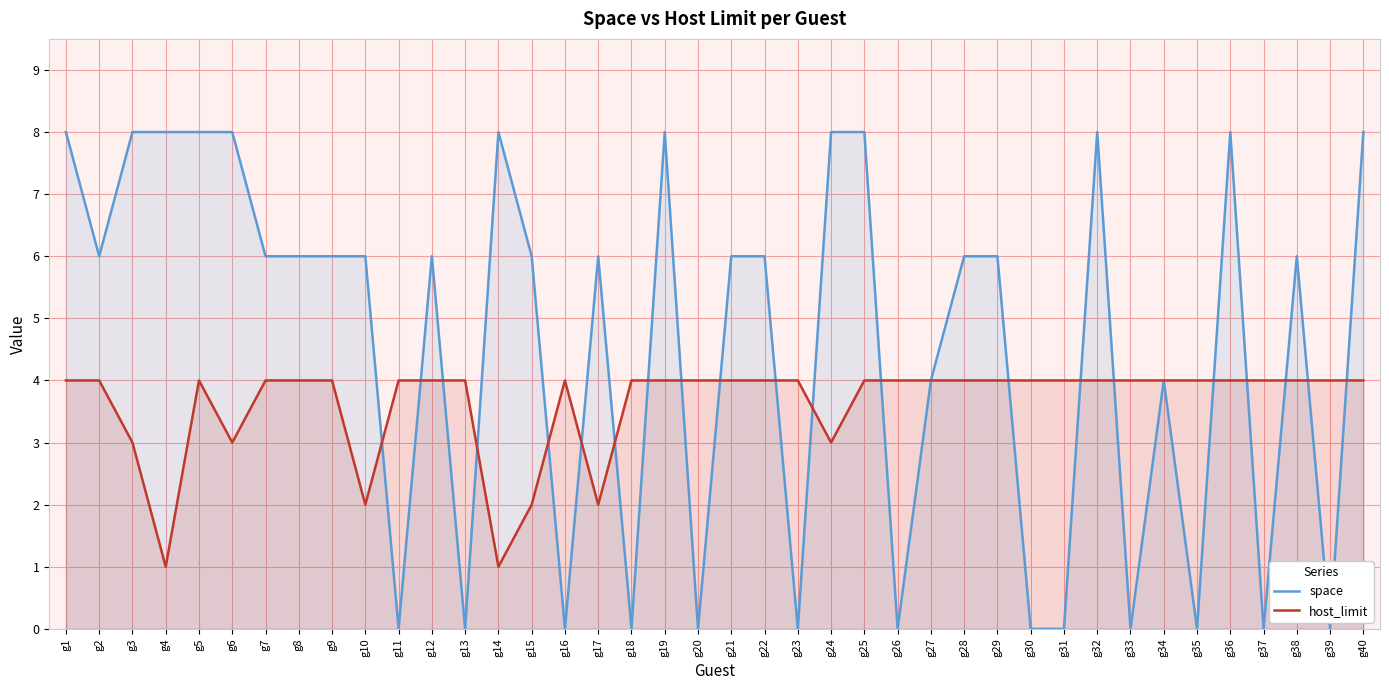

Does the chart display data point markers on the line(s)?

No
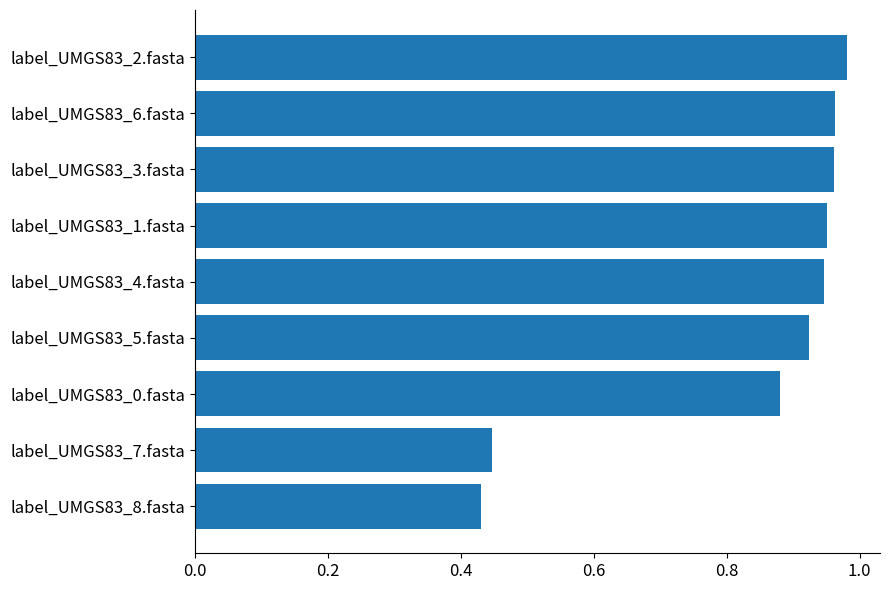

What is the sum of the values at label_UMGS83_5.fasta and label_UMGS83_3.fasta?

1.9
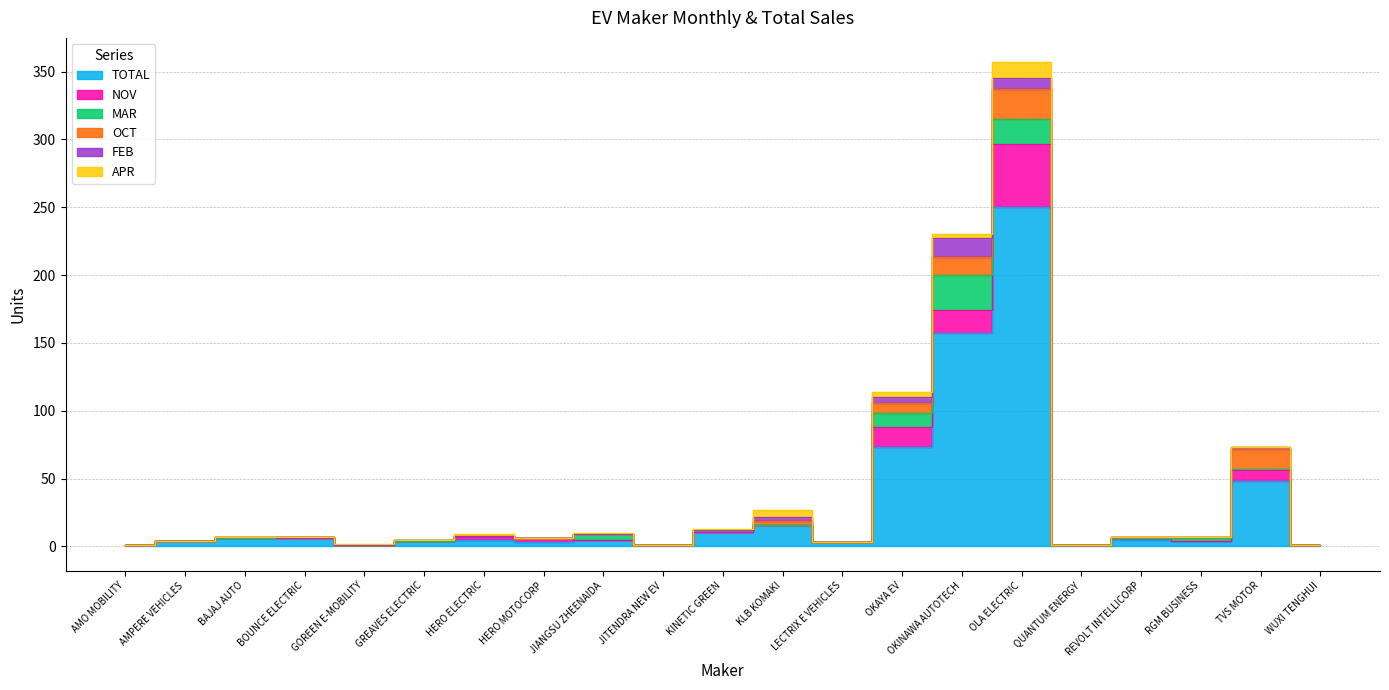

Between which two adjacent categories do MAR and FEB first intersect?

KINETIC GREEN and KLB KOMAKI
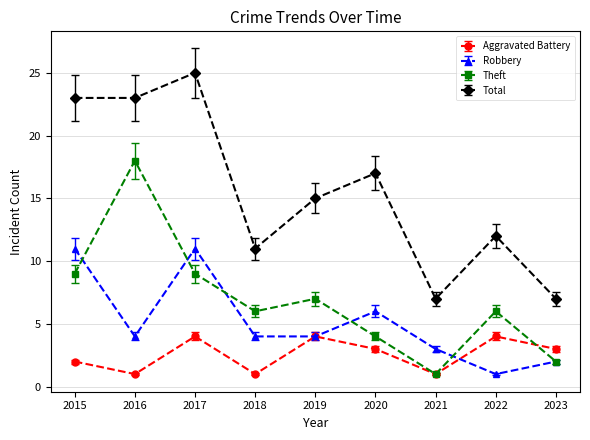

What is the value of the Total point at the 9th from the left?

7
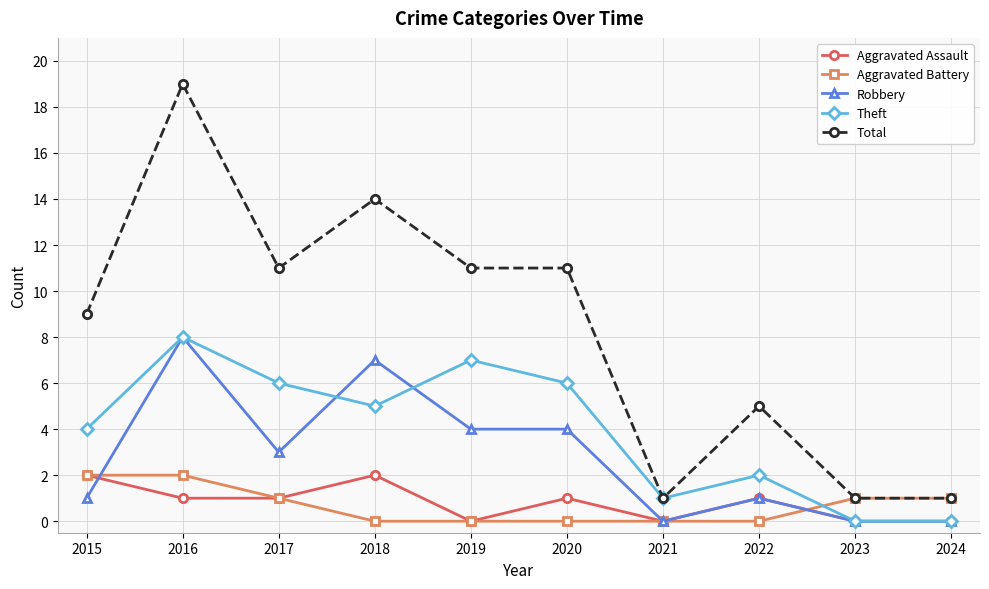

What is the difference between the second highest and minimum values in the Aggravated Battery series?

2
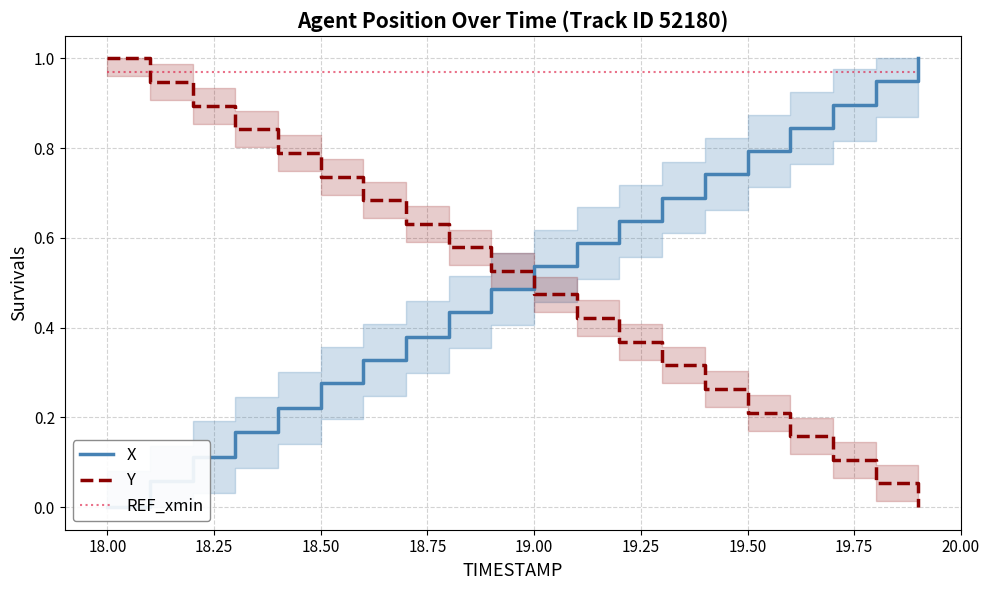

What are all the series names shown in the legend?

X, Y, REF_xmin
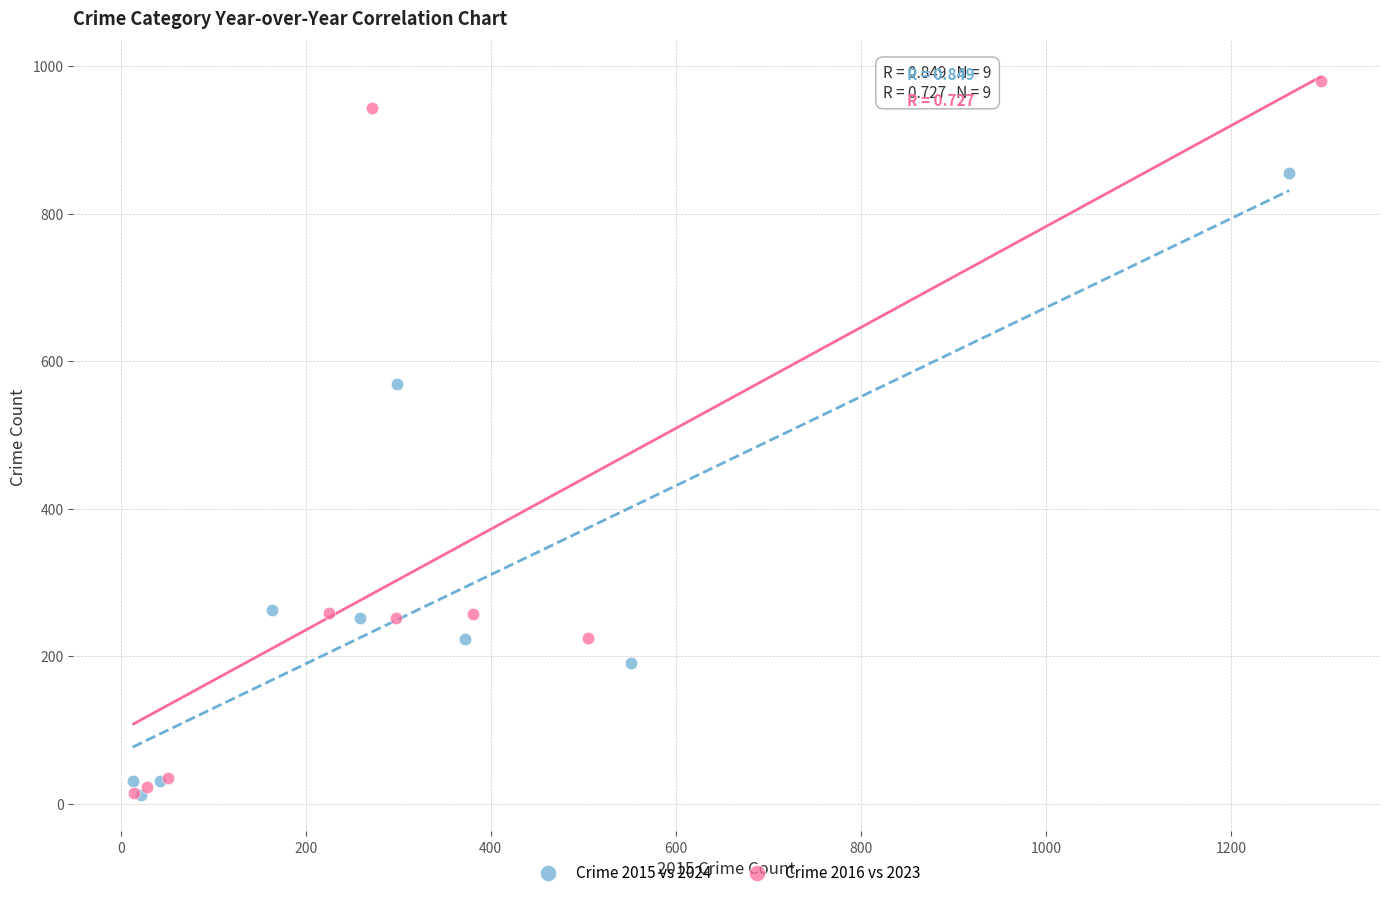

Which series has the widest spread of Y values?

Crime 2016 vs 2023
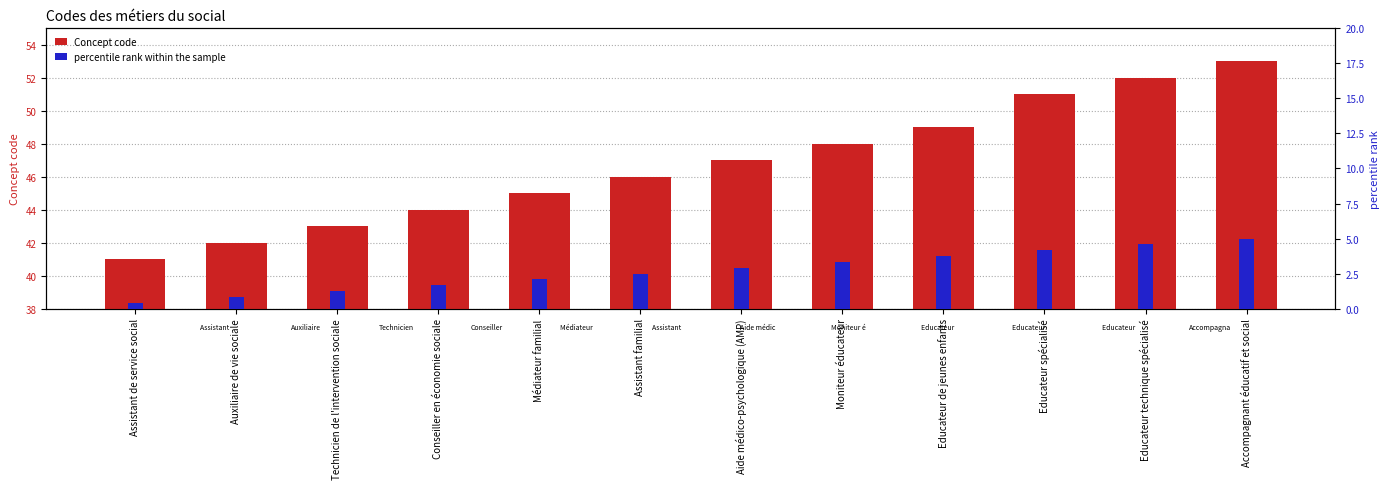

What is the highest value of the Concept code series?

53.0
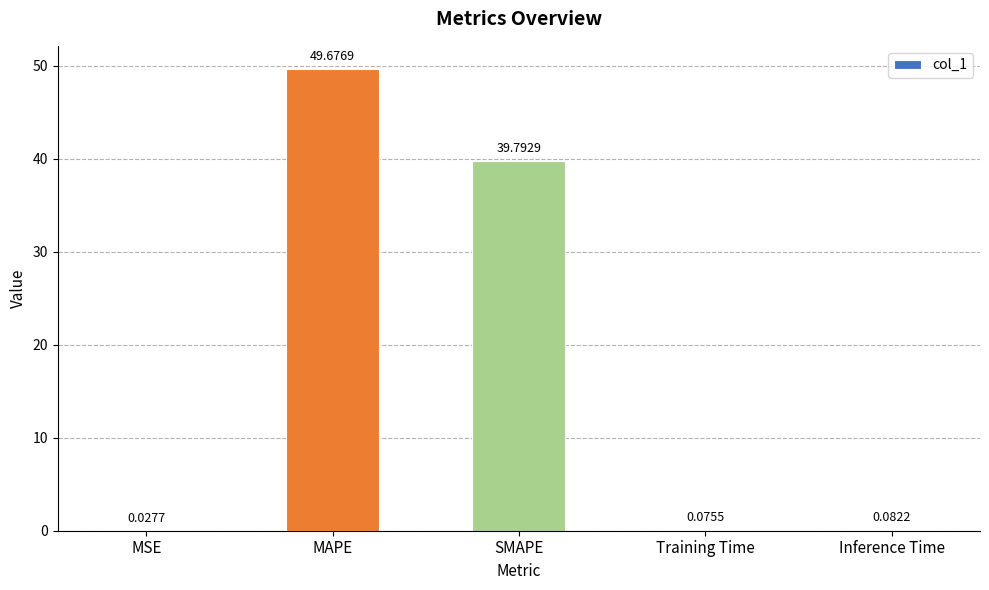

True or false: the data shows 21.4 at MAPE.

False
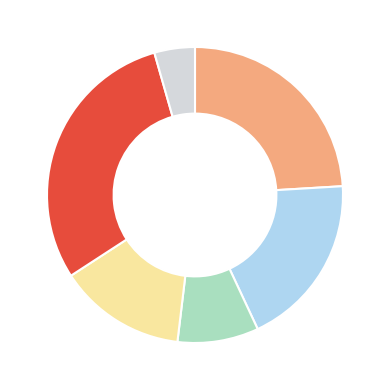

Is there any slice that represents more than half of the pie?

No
┄┄┄┄┄┄┄┄┄┄┄┄┄┄┄┄┄┄┄┄
## YOUR INSTRUCTIONS
Transcribe the material above word for word, leaving out the pictures.

## REPLY TO THE TASK
Does the chart display data point markers on the line(s)?

No

What is the sum of the values at label_UMGS83_5.fasta and label_UMGS83_3.fasta?

1.9

Between which two adjacent categories do MAR and FEB first intersect?

KINETIC GREEN and KLB KOMAKI

What is the value of the Total point at the 9th from the left?

7

What is the difference between the second highest and minimum values in the Aggravated Battery series?

2

What are all the series names shown in the legend?

X, Y, REF_xmin

Which series has the widest spread of Y values?

Crime 2016 vs 2023

What is the highest value of the Concept code series?

53.0

True or false: the data shows 21.4 at MAPE.

False

Is there any slice that represents more than half of the pie?

No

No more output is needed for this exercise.